His book "Viva Baseball!: Latin Major Leaguers and their Special Hunger" was a Casey Award "Book of the Year" finalist and a San Francisco Chronicle "Top Three Most Highly Recommended Books."

His essays include "Invisible Baseball: Japanese Americans and their Game in the 1930s," "Baseball Along the Columbia: The Nisei, their Community, and their sport in Northern Oregon" and "From the Heart: Rural and Urban Nisei Baseball: A Comparison."

He is a frequent guest historian and consultant on baseball-related public radio and television programs. Regalado was the recipient of the CSU, Stanislaus Outstanding Research, Scholarship, and Creative Activity Professor Award for 2010-11.

Allan H. "Bud" Selig ('56 BS L&S), the ninth commissioner of Major League Baseball, earned his UW-Madison degrees in history and political science and was, at one time, an aspiring history professor.

Selig is the former owner of the Milwaukee Brewers professional baseball team and is credited with bringing baseball back to Milwaukee in 1970. He became acting baseball commissioner in 1992 and officially assumed the post in 1998.

In 2010, he established the Allan H. Selig Chair in History at the UW-Madison. The distinguished Selig chair will support a new faculty position focusing on teaching and research related to the development of professional sports in their larger national and social contexts, including race, gender, labor relations, "mass culture," economic organization and how sports both influence and reflect broad social change.

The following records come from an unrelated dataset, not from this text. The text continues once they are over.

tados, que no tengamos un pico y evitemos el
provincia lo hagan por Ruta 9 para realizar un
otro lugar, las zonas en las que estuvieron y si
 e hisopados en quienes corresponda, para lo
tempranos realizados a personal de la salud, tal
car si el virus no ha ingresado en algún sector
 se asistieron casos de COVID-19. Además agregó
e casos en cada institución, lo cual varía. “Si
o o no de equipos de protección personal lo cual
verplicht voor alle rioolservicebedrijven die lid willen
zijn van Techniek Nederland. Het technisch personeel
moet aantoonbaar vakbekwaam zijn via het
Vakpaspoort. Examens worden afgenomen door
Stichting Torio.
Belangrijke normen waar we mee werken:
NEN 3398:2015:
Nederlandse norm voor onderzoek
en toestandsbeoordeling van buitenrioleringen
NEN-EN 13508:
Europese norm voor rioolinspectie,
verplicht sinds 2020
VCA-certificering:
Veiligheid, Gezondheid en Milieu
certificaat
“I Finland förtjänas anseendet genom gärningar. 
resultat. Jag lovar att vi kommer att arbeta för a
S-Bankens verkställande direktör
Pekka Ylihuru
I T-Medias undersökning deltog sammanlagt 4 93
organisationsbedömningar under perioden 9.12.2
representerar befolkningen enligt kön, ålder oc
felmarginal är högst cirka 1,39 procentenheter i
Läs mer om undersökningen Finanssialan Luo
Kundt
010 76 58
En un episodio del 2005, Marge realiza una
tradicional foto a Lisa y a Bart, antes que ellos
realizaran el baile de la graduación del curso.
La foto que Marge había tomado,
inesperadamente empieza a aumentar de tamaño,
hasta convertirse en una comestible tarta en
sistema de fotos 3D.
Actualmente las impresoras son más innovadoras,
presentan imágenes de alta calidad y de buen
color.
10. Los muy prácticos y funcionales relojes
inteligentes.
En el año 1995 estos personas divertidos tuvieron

Selig, whose term as commissioner was recently extended by the major league owners, has said he will return to UW-Madison after retirement to write his memoirs and to create a legacy in his chosen field of history. The Selig Chair and related programs like the Selig lecture will allow the UW-Madison to play a key pioneering role in the emerging scholarly field of American sports history.

Regalado's Selig Distinguished Lecture in Sport and Society is sponsored by the UW-Madison Department of History, Asian American Studies Program and Center for East Asian Studies.